Saturday, November 16, 2013

Song festival

My kibbutz will be celebrating its 65th birthday in December. There's quite a heavy programme planned for the first week, but I shall be elsewhere as my two doctoral exams will be held at the end of that first week. 

At the end of the month will be held a song festival; a month or so ago, a call was put out for people to write songs around the theme of the 65th birthday. It was stated that those who only wrote lyrics would have tunes provided for them. I volunteered my services to write tunes.

Yesterday, one of the festival organisers called me and asked whether I was still prepared to write music. I noted that I had the exams at the beginning of the month, but that I would find the time for the music. We agreed that working on songs makes a good distraction from preparing for doctoral exams.

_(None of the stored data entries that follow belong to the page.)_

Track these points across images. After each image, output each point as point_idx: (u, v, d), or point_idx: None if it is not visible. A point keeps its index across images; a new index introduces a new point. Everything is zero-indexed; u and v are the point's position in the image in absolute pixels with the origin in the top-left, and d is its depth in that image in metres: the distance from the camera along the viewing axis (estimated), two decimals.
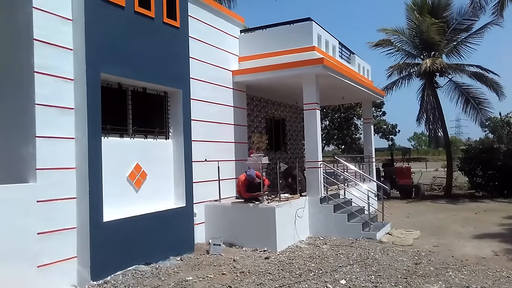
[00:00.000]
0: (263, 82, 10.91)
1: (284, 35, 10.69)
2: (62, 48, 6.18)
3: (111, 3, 6.67)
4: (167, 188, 8.14)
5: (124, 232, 6.75)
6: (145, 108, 7.86)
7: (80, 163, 6.26)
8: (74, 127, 6.28)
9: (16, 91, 5.93)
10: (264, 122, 13.16)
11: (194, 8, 8.97)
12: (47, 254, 5.79)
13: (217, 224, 8.97)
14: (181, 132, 8.26)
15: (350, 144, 31.39)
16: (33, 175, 5.72)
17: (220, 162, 9.41)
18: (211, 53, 9.68)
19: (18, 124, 5.87)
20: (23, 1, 5.83)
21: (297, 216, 9.19)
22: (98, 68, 6.45)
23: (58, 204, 6.00)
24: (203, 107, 9.24)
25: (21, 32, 5.87)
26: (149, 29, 7.45)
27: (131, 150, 7.41)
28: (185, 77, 8.36)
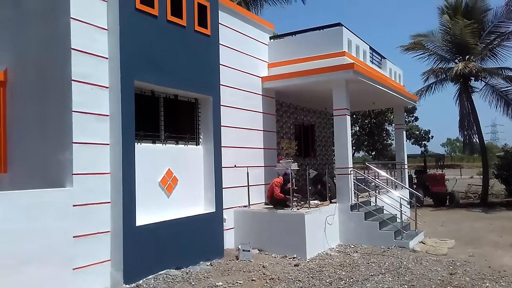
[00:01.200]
0: (293, 88, 10.89)
1: (314, 40, 10.65)
2: (98, 57, 6.38)
3: (145, 12, 6.84)
4: (197, 193, 8.23)
5: (156, 237, 6.87)
6: (177, 114, 8.00)
7: (114, 168, 6.43)
8: (109, 134, 6.47)
9: (55, 98, 6.17)
10: (293, 128, 13.12)
11: (224, 16, 9.09)
12: (82, 257, 5.95)
13: (246, 230, 8.98)
14: (211, 138, 8.35)
15: (381, 151, 30.80)
16: (70, 180, 5.91)
17: (249, 168, 9.44)
18: (241, 60, 9.77)
19: (56, 130, 6.10)
20: (61, 12, 6.07)
21: (327, 223, 9.09)
22: (132, 76, 6.62)
23: (93, 208, 6.17)
24: (233, 114, 9.31)
25: (60, 41, 6.11)
26: (181, 37, 7.59)
27: (163, 156, 7.54)
28: (216, 84, 8.47)
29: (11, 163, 6.64)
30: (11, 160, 6.64)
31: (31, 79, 6.50)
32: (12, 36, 6.76)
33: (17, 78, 6.66)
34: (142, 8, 6.78)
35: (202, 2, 8.05)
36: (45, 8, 6.33)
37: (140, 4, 6.74)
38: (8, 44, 6.81)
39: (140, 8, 6.74)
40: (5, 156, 6.66)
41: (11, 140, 6.66)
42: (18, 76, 6.66)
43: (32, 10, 6.51)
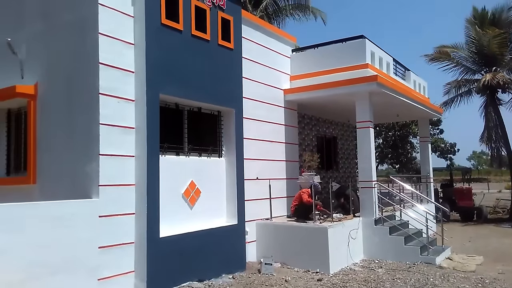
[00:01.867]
0: (315, 100, 10.87)
1: (336, 53, 10.64)
2: (125, 71, 6.54)
3: (170, 27, 6.99)
4: (220, 205, 8.25)
5: (179, 248, 6.90)
6: (200, 127, 8.09)
7: (139, 180, 6.53)
8: (135, 146, 6.58)
9: (83, 111, 6.34)
10: (315, 140, 13.05)
11: (247, 30, 9.20)
12: (107, 267, 6.03)
13: (269, 243, 8.93)
14: (234, 150, 8.39)
15: (405, 164, 30.28)
16: (96, 191, 6.03)
17: (271, 180, 9.43)
18: (263, 73, 9.84)
19: (84, 142, 6.25)
20: (90, 27, 6.27)
21: (350, 238, 8.95)
22: (157, 89, 6.74)
23: (118, 219, 6.26)
24: (255, 126, 9.35)
25: (88, 56, 6.29)
26: (205, 51, 7.71)
27: (186, 168, 7.62)
28: (238, 96, 8.53)
29: (40, 174, 6.83)
30: (40, 171, 6.83)
31: (60, 92, 6.71)
32: (43, 50, 7.00)
33: (47, 91, 6.88)
34: (167, 23, 6.93)
35: (226, 17, 8.17)
36: (75, 23, 6.55)
37: (165, 19, 6.90)
38: (39, 58, 7.05)
39: (165, 23, 6.90)
40: (35, 167, 6.85)
41: (41, 151, 6.85)
42: (48, 90, 6.88)
43: (63, 26, 6.74)
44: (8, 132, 7.65)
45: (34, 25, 7.16)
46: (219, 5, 8.02)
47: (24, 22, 7.36)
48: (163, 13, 6.86)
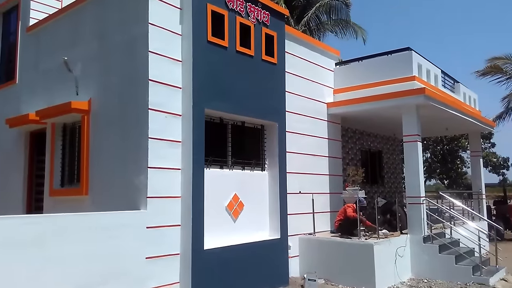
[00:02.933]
0: (359, 114, 10.72)
1: (382, 66, 10.47)
2: (172, 87, 6.78)
3: (216, 44, 7.19)
4: (262, 219, 8.26)
5: (222, 261, 6.96)
6: (243, 140, 8.19)
7: (184, 192, 6.68)
8: (181, 159, 6.77)
9: (133, 126, 6.61)
10: (360, 154, 12.82)
11: (290, 44, 9.27)
12: (153, 278, 6.18)
13: (312, 258, 8.80)
14: (277, 164, 8.40)
15: (455, 179, 29.02)
16: (144, 202, 6.24)
17: (314, 194, 9.33)
18: (306, 87, 9.84)
19: (134, 155, 6.50)
20: (141, 46, 6.57)
21: (397, 255, 8.65)
22: (203, 104, 6.92)
23: (164, 231, 6.43)
24: (298, 140, 9.34)
25: (139, 73, 6.58)
26: (249, 66, 7.84)
27: (229, 181, 7.71)
28: (281, 110, 8.58)
29: (92, 186, 7.15)
30: (92, 183, 7.16)
31: (112, 108, 7.04)
32: (98, 68, 7.40)
33: (100, 107, 7.24)
34: (213, 40, 7.13)
35: (270, 33, 8.29)
36: (127, 42, 6.89)
37: (211, 36, 7.10)
38: (93, 75, 7.45)
39: (211, 40, 7.10)
40: (87, 179, 7.19)
41: (93, 164, 7.19)
42: (100, 105, 7.24)
43: (115, 45, 7.11)
44: (63, 145, 8.10)
45: (89, 45, 7.60)
46: (263, 22, 8.16)
47: (80, 42, 7.82)
48: (209, 31, 7.07)
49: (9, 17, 10.28)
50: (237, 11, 7.64)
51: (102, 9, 7.51)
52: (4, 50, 10.29)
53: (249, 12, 7.89)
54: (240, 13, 7.70)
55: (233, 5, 7.56)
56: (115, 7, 7.26)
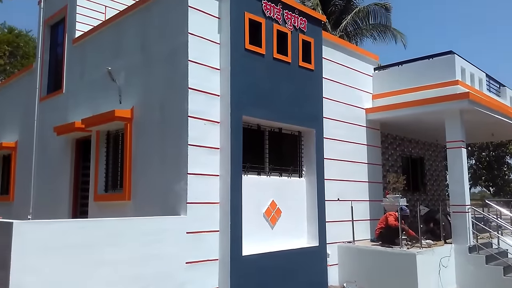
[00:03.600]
0: (399, 120, 10.47)
1: (422, 70, 10.20)
2: (211, 94, 6.90)
3: (253, 52, 7.27)
4: (300, 226, 8.20)
5: (260, 267, 6.96)
6: (280, 147, 8.19)
7: (223, 198, 6.76)
8: (219, 165, 6.86)
9: (173, 133, 6.77)
10: (400, 161, 12.50)
11: (328, 50, 9.21)
12: (193, 283, 6.27)
13: (351, 267, 8.64)
14: (314, 170, 8.34)
15: (501, 186, 27.70)
16: (184, 208, 6.36)
17: (353, 202, 9.18)
18: (344, 92, 9.74)
19: (174, 162, 6.66)
20: (181, 56, 6.74)
21: (441, 265, 8.34)
22: (241, 111, 7.00)
23: (204, 236, 6.52)
24: (336, 146, 9.23)
25: (179, 81, 6.75)
26: (286, 73, 7.86)
27: (267, 188, 7.72)
28: (319, 116, 8.53)
29: (134, 192, 7.37)
30: (134, 188, 7.38)
31: (153, 115, 7.24)
32: (140, 77, 7.65)
33: (142, 115, 7.47)
34: (251, 48, 7.21)
35: (307, 39, 8.28)
36: (168, 52, 7.08)
37: (249, 44, 7.19)
38: (136, 84, 7.71)
39: (249, 48, 7.19)
40: (130, 185, 7.41)
41: (135, 170, 7.41)
42: (142, 113, 7.47)
43: (157, 55, 7.33)
44: (107, 152, 8.40)
45: (132, 55, 7.87)
46: (300, 28, 8.17)
47: (123, 52, 8.12)
48: (246, 39, 7.16)
49: (56, 29, 10.83)
50: (274, 19, 7.70)
51: (143, 21, 7.78)
52: (52, 61, 10.82)
53: (286, 19, 7.93)
54: (277, 21, 7.75)
55: (270, 13, 7.62)
56: (156, 18, 7.49)
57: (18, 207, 10.63)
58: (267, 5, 7.58)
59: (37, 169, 10.01)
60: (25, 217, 9.22)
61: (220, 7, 7.17)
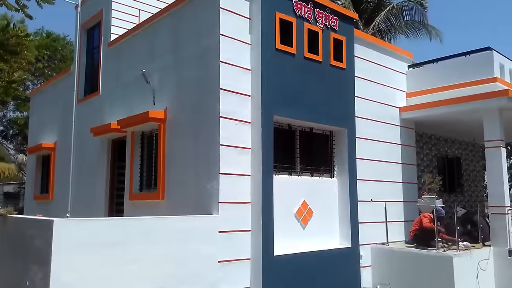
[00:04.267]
0: (435, 118, 10.17)
1: (459, 67, 9.87)
2: (242, 95, 6.94)
3: (284, 52, 7.25)
4: (332, 227, 8.12)
5: (292, 268, 6.94)
6: (311, 147, 8.14)
7: (254, 198, 6.79)
8: (250, 165, 6.89)
9: (205, 133, 6.86)
10: (436, 161, 12.15)
11: (360, 48, 9.07)
12: (225, 282, 6.34)
13: (385, 269, 8.48)
14: (346, 170, 8.24)
15: None
16: (216, 207, 6.43)
17: (386, 203, 9.00)
18: (376, 91, 9.56)
19: (206, 162, 6.74)
20: (213, 57, 6.82)
21: (479, 269, 8.06)
22: (272, 111, 7.01)
23: (235, 235, 6.57)
24: (369, 146, 9.08)
25: (211, 82, 6.83)
26: (317, 72, 7.80)
27: (298, 188, 7.69)
28: (350, 116, 8.41)
29: (168, 191, 7.51)
30: (168, 187, 7.52)
31: (186, 116, 7.36)
32: (173, 79, 7.79)
33: (175, 116, 7.60)
34: (281, 48, 7.21)
35: (338, 37, 8.19)
36: (200, 54, 7.18)
37: (280, 44, 7.18)
38: (169, 86, 7.86)
39: (280, 48, 7.18)
40: (163, 184, 7.56)
41: (169, 170, 7.55)
42: (175, 114, 7.60)
43: (189, 56, 7.44)
44: (141, 152, 8.60)
45: (165, 57, 8.03)
46: (331, 27, 8.09)
47: (156, 55, 8.29)
48: (277, 39, 7.16)
49: (92, 33, 11.18)
50: (305, 18, 7.65)
51: (176, 23, 7.91)
52: (88, 64, 11.18)
53: (317, 18, 7.87)
54: (308, 20, 7.70)
55: (301, 12, 7.58)
56: (188, 20, 7.61)
57: (57, 205, 11.05)
58: (298, 4, 7.55)
59: (75, 168, 10.34)
60: (64, 215, 9.54)
61: (251, 7, 7.20)
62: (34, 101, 14.32)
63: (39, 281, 5.16)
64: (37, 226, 5.64)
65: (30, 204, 12.95)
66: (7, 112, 26.14)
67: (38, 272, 5.22)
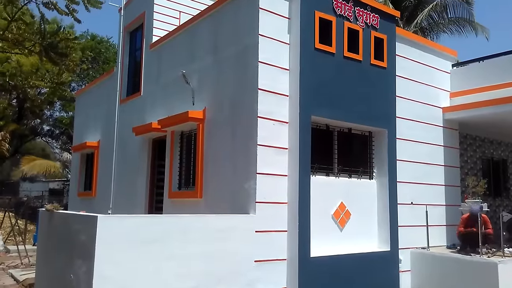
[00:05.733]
0: (480, 119, 9.76)
1: (505, 66, 9.39)
2: (280, 95, 6.94)
3: (323, 51, 7.18)
4: (370, 229, 7.97)
5: (329, 270, 6.87)
6: (350, 148, 8.01)
7: (291, 198, 6.77)
8: (287, 166, 6.87)
9: (243, 133, 6.90)
10: (480, 163, 11.65)
11: (401, 47, 8.83)
12: (261, 281, 6.36)
13: (425, 275, 8.22)
14: (386, 172, 8.05)
15: None
16: (253, 207, 6.46)
17: (428, 206, 8.72)
18: (418, 91, 9.28)
19: (244, 161, 6.78)
20: (251, 57, 6.86)
21: None
22: (309, 112, 6.95)
23: (272, 236, 6.57)
24: (410, 147, 8.83)
25: (249, 82, 6.87)
26: (356, 72, 7.67)
27: (335, 189, 7.59)
28: (391, 116, 8.22)
29: (206, 190, 7.62)
30: (206, 186, 7.63)
31: (224, 116, 7.44)
32: (212, 79, 7.89)
33: (213, 116, 7.70)
34: (320, 47, 7.14)
35: (379, 36, 8.02)
36: (239, 54, 7.23)
37: (319, 43, 7.11)
38: (208, 86, 7.97)
39: (319, 48, 7.12)
40: (202, 183, 7.68)
41: (207, 169, 7.66)
42: (214, 114, 7.70)
43: (228, 57, 7.52)
44: (180, 151, 8.77)
45: (204, 57, 8.15)
46: (372, 25, 7.93)
47: (196, 55, 8.43)
48: (316, 38, 7.10)
49: (135, 35, 11.51)
50: (345, 16, 7.55)
51: (216, 23, 8.01)
52: (131, 66, 11.53)
53: (358, 16, 7.73)
54: (348, 18, 7.59)
55: (341, 10, 7.48)
56: (227, 21, 7.69)
57: (100, 202, 11.47)
58: (338, 3, 7.45)
59: (117, 166, 10.71)
60: (106, 211, 9.92)
61: (290, 7, 7.18)
62: (79, 101, 14.93)
63: (83, 275, 5.38)
64: (82, 221, 5.88)
65: (74, 201, 13.52)
66: (53, 111, 27.39)
67: (82, 266, 5.44)
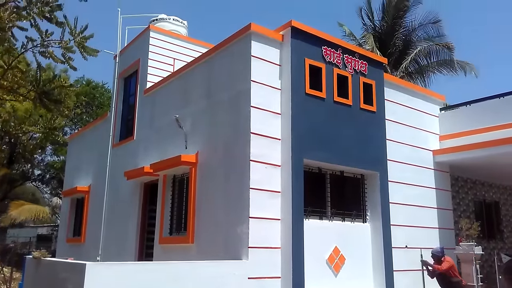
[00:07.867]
0: (471, 161, 9.87)
1: (493, 109, 9.66)
2: (272, 138, 7.02)
3: (314, 96, 7.37)
4: (365, 274, 7.82)
5: None
6: (342, 191, 8.02)
7: (284, 243, 6.67)
8: (280, 209, 6.83)
9: (236, 177, 6.90)
10: (473, 205, 11.65)
11: (390, 92, 9.07)
12: None
13: None
14: (379, 215, 8.03)
15: None
16: (245, 252, 6.35)
17: (422, 249, 8.61)
18: (408, 134, 9.43)
19: (236, 205, 6.74)
20: (244, 102, 6.99)
21: None
22: (302, 155, 7.02)
23: (265, 282, 6.42)
24: (402, 190, 8.85)
25: (242, 127, 6.97)
26: (347, 116, 7.83)
27: (329, 233, 7.52)
28: (382, 159, 8.30)
29: (197, 234, 7.50)
30: (198, 231, 7.51)
31: (217, 160, 7.46)
32: (205, 123, 7.99)
33: (206, 159, 7.72)
34: (311, 93, 7.33)
35: (367, 81, 8.26)
36: (231, 99, 7.38)
37: (309, 89, 7.31)
38: (201, 130, 8.05)
39: (309, 93, 7.31)
40: (193, 228, 7.56)
41: (199, 213, 7.58)
42: (207, 158, 7.72)
43: (221, 102, 7.66)
44: (172, 195, 8.69)
45: (198, 103, 8.28)
46: (360, 71, 8.18)
47: (189, 101, 8.57)
48: (307, 84, 7.30)
49: (129, 81, 11.71)
50: (334, 63, 7.80)
51: (209, 69, 8.22)
52: (124, 110, 11.64)
53: (346, 63, 7.99)
54: (337, 65, 7.84)
55: (330, 58, 7.74)
56: (221, 67, 7.90)
57: (88, 248, 11.18)
58: (327, 51, 7.72)
59: (107, 211, 10.54)
60: (95, 258, 9.65)
61: (281, 54, 7.43)
62: (72, 145, 14.91)
63: None
64: (70, 269, 5.73)
65: (63, 247, 13.17)
66: (45, 156, 27.23)
67: None
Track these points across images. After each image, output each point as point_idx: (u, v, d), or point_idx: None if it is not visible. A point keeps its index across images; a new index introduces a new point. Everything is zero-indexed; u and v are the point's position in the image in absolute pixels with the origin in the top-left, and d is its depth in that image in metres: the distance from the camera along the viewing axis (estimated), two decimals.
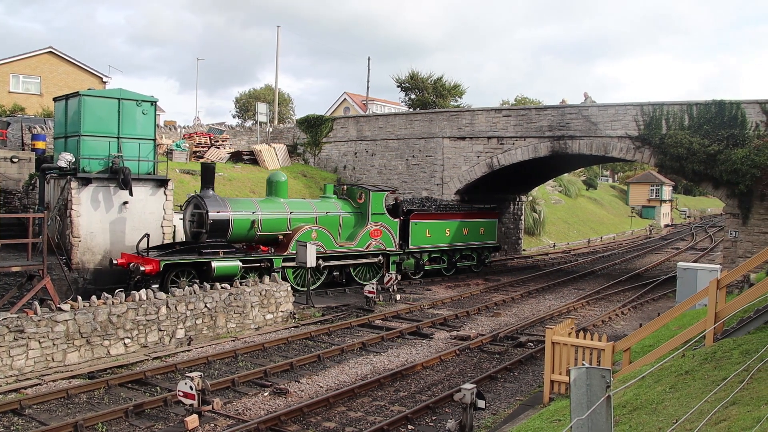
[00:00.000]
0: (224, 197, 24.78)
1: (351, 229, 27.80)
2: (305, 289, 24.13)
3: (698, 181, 30.27)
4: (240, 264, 22.95)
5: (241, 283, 20.09)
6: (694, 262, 37.30)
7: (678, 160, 29.10)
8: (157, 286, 18.80)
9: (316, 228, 25.84)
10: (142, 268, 20.83)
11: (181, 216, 24.58)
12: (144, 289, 17.57)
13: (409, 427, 12.19)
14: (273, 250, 25.18)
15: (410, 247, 29.61)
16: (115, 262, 21.94)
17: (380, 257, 28.30)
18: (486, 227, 33.58)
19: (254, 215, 24.35)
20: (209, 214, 22.95)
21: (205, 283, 19.43)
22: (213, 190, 24.04)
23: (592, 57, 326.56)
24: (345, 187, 29.54)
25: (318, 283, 26.25)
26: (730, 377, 8.44)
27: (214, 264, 22.17)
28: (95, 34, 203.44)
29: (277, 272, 23.77)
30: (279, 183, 26.46)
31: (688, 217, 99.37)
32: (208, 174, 24.19)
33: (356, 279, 27.68)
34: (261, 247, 25.36)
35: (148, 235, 22.15)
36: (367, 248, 27.73)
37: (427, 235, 30.30)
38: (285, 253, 24.79)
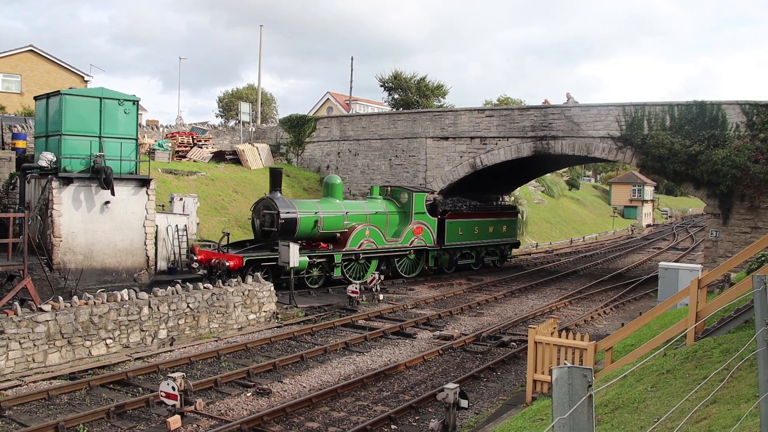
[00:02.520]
0: (290, 199, 27.30)
1: (396, 227, 30.13)
2: (357, 281, 25.58)
3: (679, 182, 30.49)
4: (307, 259, 25.21)
5: (223, 283, 20.04)
6: (676, 261, 37.58)
7: (659, 160, 29.30)
8: (236, 279, 20.75)
9: (368, 226, 28.23)
10: (227, 264, 22.79)
11: (250, 217, 26.82)
12: (126, 290, 17.49)
13: (393, 426, 12.19)
14: (332, 247, 27.28)
15: (446, 244, 31.88)
16: (195, 258, 24.19)
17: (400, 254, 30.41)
18: (507, 225, 36.05)
19: (316, 214, 26.57)
20: (281, 214, 25.08)
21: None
22: (281, 192, 26.35)
23: (574, 58, 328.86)
24: (389, 188, 31.92)
25: (368, 276, 27.83)
26: (711, 376, 8.50)
27: None
28: (78, 33, 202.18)
29: (337, 267, 26.80)
30: (335, 185, 28.66)
31: (670, 217, 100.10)
32: (276, 177, 26.47)
33: (400, 272, 30.00)
34: (321, 244, 27.28)
35: (228, 234, 24.51)
36: (410, 245, 30.08)
37: (459, 233, 32.73)
38: (344, 249, 27.20)
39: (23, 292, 18.48)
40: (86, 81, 44.26)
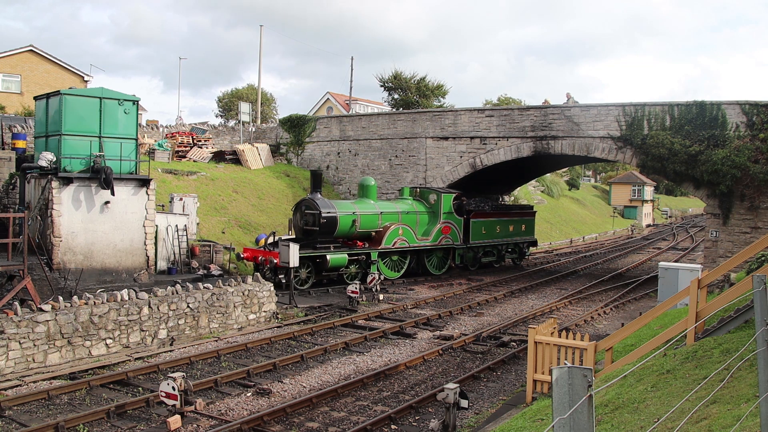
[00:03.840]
0: (329, 199, 28.81)
1: (425, 227, 31.46)
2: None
3: (679, 182, 30.48)
4: (347, 256, 26.88)
5: (223, 283, 20.05)
6: (676, 261, 37.58)
7: (659, 160, 29.30)
8: (282, 276, 23.62)
9: (401, 226, 29.59)
10: (274, 261, 24.25)
11: (290, 216, 28.22)
12: (126, 290, 17.49)
13: (393, 426, 12.19)
14: (367, 245, 28.61)
15: (470, 242, 33.40)
16: (242, 256, 25.73)
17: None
18: (526, 224, 37.42)
19: (354, 214, 27.95)
20: (322, 213, 26.51)
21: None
22: (321, 193, 27.83)
23: (574, 58, 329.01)
24: (418, 189, 33.23)
25: (401, 272, 30.20)
26: (711, 376, 8.50)
27: (328, 257, 26.04)
28: (78, 33, 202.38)
29: (374, 264, 28.19)
30: (369, 186, 30.25)
31: (670, 217, 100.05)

After we spoke, the hint of a tune came to mind. I mentally filed it away for further use, as there was no guarantee that the tune would be at all suitable (in terms of metre) for the lyrics that I would be sent. As it happens, the first set of lyrics which I saw fit almost exactly onto the tune (a nice piece of serendipity), so I was easily able to extend my snippet into something more substantial. I noted that there were some lines which were problematic in that they had too many syllables, but I managed to get around this.

The chord sequence for the verse is a combination of something standard aligned with my harmonic sense: in the key of E minor, there are two repeats of Em | Bm | C | G | Am | B | C | D |
followed by two bars of E minor, which link the verse to the chorus. The instrumentation is basically syncopated Rhodes, bass and drums.

The chorus, though, was something else again. At first, I couldn't see much of a rhythm in the words, but after playing with it for a while, I began to see opportunities. The tune which I created for the opening of the chorus used virtually the same chord sequence as the verse, which was a mild annoyance to me, so the next part veered from the standard into more familiar territory for me. Two repeats of Em | Bm | C | G, followed by Am - so far, standard. But the A minor is followed by G minor: Am | Gm | F | Gm | Am | Bb | Am | Bb. At this point, I was worried that I had dug myself into a hole from which I would not extract myself, so I put in a four bar instrumental which brings us back home - C | D | Em | Em. The end part of the chorus serves as the introduction, and there the E minor chords are major.

Whilst I was working out the tune and the chords, I also developed the arrangement. Actually, there isn't much development, as this song is being written for a song festival: the most important part is the words, followed by the tune, followed by the chords and ended by the arrangement. So I settled on a fairly simple arrangement with only small amounts of instrumental fairy dust.

Feeling that the chorus wasn't packing much power - to be honest, the line structure didn't help here - I decided to cut the second chorus short and then repeat it from the beginning, this time in a different key. The first attempt as this was ok, but after thinking about it, I decided to make the cut earlier, then transpose to F#m.

I'll record vocals this afternoon and then we'll see what happens to this song. The fascinating point about this process is that I received the lyrics at about 1:30pm and had a finished song (without vocals) at around 6pm. I would have completed the song that evening had it not been a Friday night, when my daughter comes for a cooked (and formal) meal. 

Do I wish I could normally work this fast? It certainly makes life much easier having a completed set of lyrics. Normally I would work and work on the arrangement, thinning it out at the beginning and adding instrumental dexterity later on, but as I wrote at the beginning, this time the music is not the focal point.

I have also been sent the lyrics to another song. At first glance, these are going to require a completely different approach, but I won't start with them until I finish this first song.

We last had a song competition about fifteen years ago: I took one of my songs and had the lyrics translated into Hebrew. My wife and I sang the song with live backing, and I thought that we did very well. In fact, everyone who had heard the song during rehearsal was impressed. But as the kibbutz as a whole voted on the songs, extraneous factors came into play, and I don't think that the voting reflected the musical quality. We came third, but this left a sour taste in my mouth.